Agneau de montagne, minotaures et oliveraies
J’ai convaincu mes parents de me laisser dépenser une bonne partie de mon argent de poche pour assouvir mon désir ardent de découvrir le monde sous-marin. Pour ceux qui ont grandi en Irlande ou au Royaume‑Uni, la plongée avec tuba rime souvent avec des maux de tête glacés et une vue rapprochée sur les rochers, le sable et les algues. Dans l’est de la Méditerranée, la vie foisonne même dans une eau à hauteur de hanches. Je me souviens d’avoir tenté d’approcher discrètement des bancs de poissons, en vain, tandis que l’eau écumait autour de mes pieds munis de palmes. Je gardais en tête qu’il y aurait toujours un lendemain, un nouveau jour pour réussir, pour me rapprocher au maximum des branchies et nageoires aux couleurs vives qui m’entouraient.

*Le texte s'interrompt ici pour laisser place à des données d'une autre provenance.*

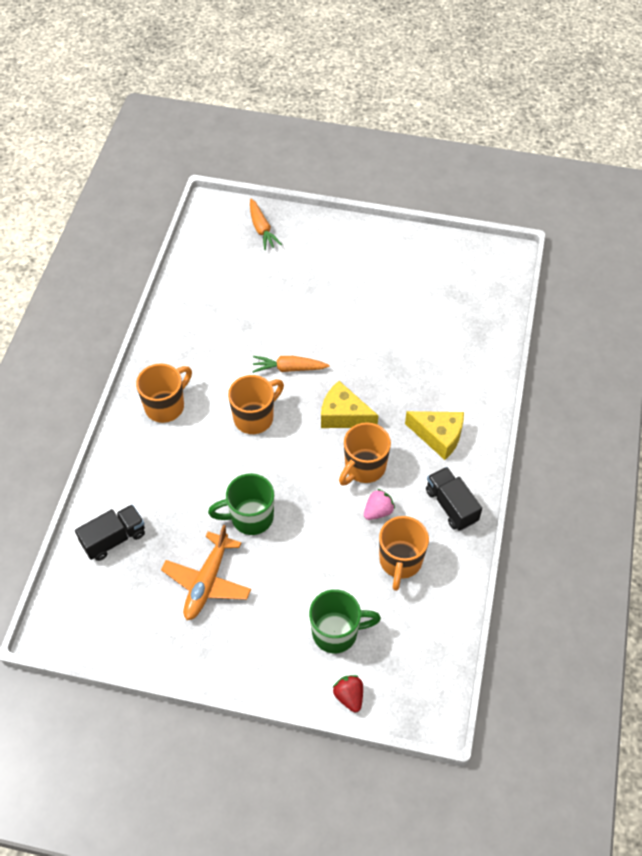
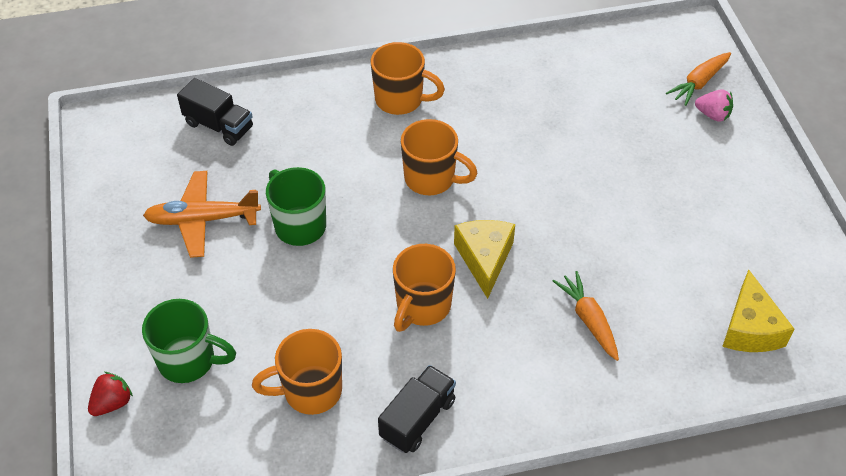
camera: 65 degrees right, 5 degrees down
orange carrot [252,356,330,373] -> orange carrot moved to [553,271,619,361]
green mug [309,589,381,653] -> green mug turned 45 degrees counterclockwise [142,299,236,383]
orange mug [339,422,391,485] -> orange mug turned 75 degrees counterclockwise [393,244,456,332]
pink strawberry [364,489,395,520] -> pink strawberry moved to [695,89,733,122]
yellow cheese [405,411,464,460] -> yellow cheese moved to [722,270,794,352]

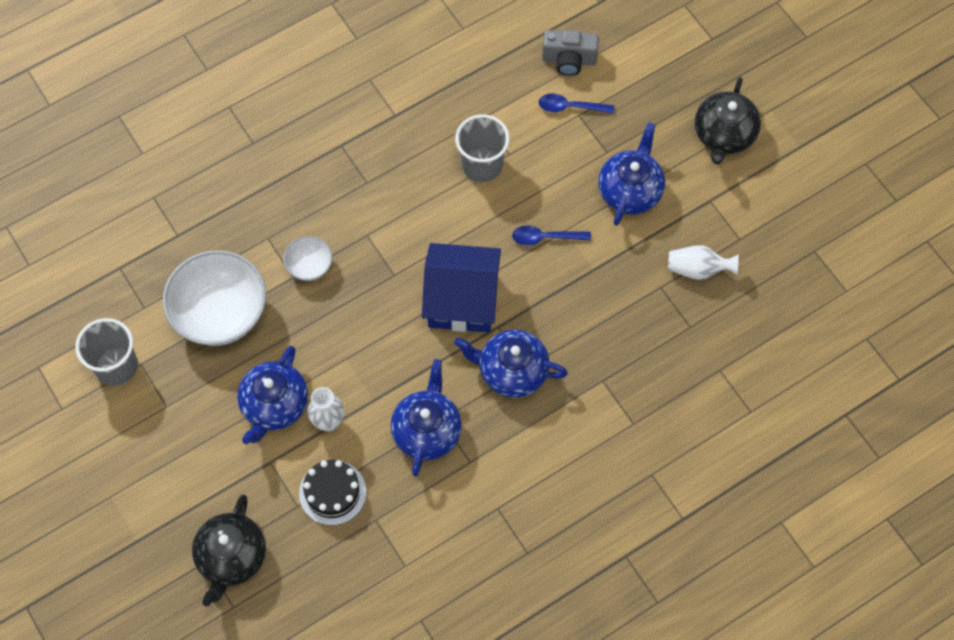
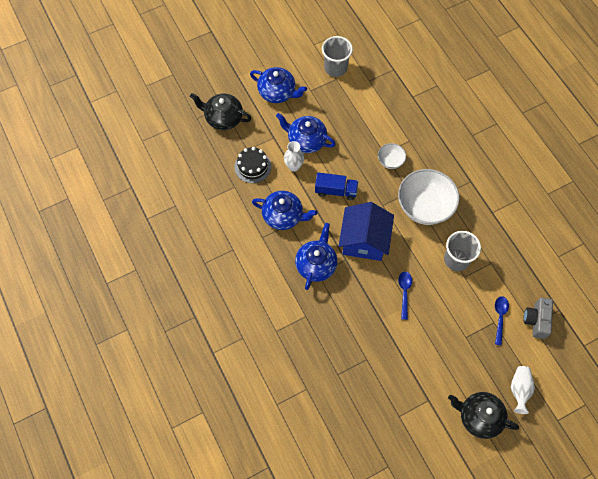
camera: 95 degrees right, 0 degrees up
white bowl [163,250,266,346] -> white bowl moved to [398,169,459,225]
blue teapot [598,122,665,226] -> blue teapot moved to [250,67,307,103]
white vase [668,245,739,280] -> white vase moved to [511,366,535,414]
none -> blue truck [315,172,358,200]

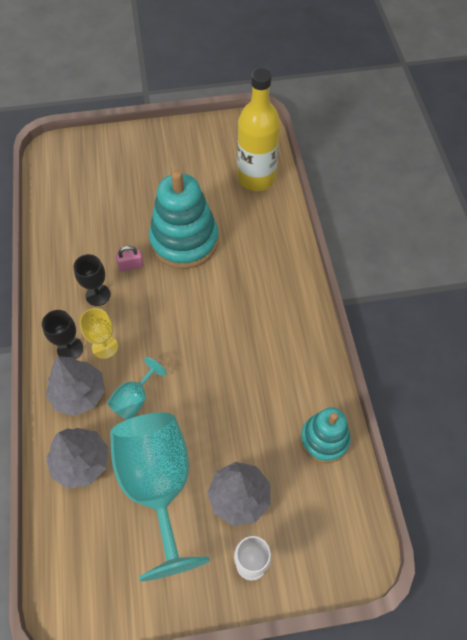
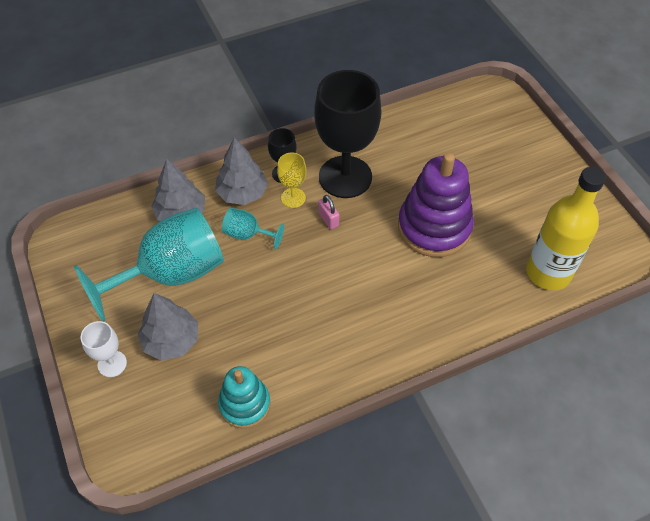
camera: 75 degrees right, 5 degrees down
black goblet [73,254,111,306] -> black goblet [314,70,382,198], size x2.20
pink padlock [115,246,144,272] -> pink padlock moved to [318,195,340,230]
turquoise stacking toy [149,170,219,269] -> purple stacking toy [398,153,474,257]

Les matinées, la famille arpentait les montagnes, suivant les sentiers de moutons, portée par la passion d’un parent pour les livres et l’histoire.
Deux semaines d’excursions entre collines et fonds marins ont laissé des souvenirs indélébiles. Trente ans plus tard, je reviens dans ce lieu chargé de moments fondateurs. Les impressions sont toujours aussi vives à mon arrivée. Armé non seulement d’un masque et d’un tuba, mais aussi d’une solide expérience de plongée et d’équipements adaptés, mes explorations sous-marines ne sont plus de brèves escapades en solo, mais de longues aventures avec des amis de confiance. Je redeviens un garçon, à la poursuite des nageoires et des branchies, conscient de ne jamais les atteindre, mais savourant pleinement les traversées parmi les mérous, les rascasses et les dorades.
Plus tard, la peau encore imprégnée d’eau salée, nous remontons en spirale les collines parfumées aux figues, aux noix et aux olives. En approchant des sommets, nous découvrons des restaurants animés par la vie du village, où marchands, propriétaires et commerçants se font concurrence, se taquinent et discutent des événements du jour.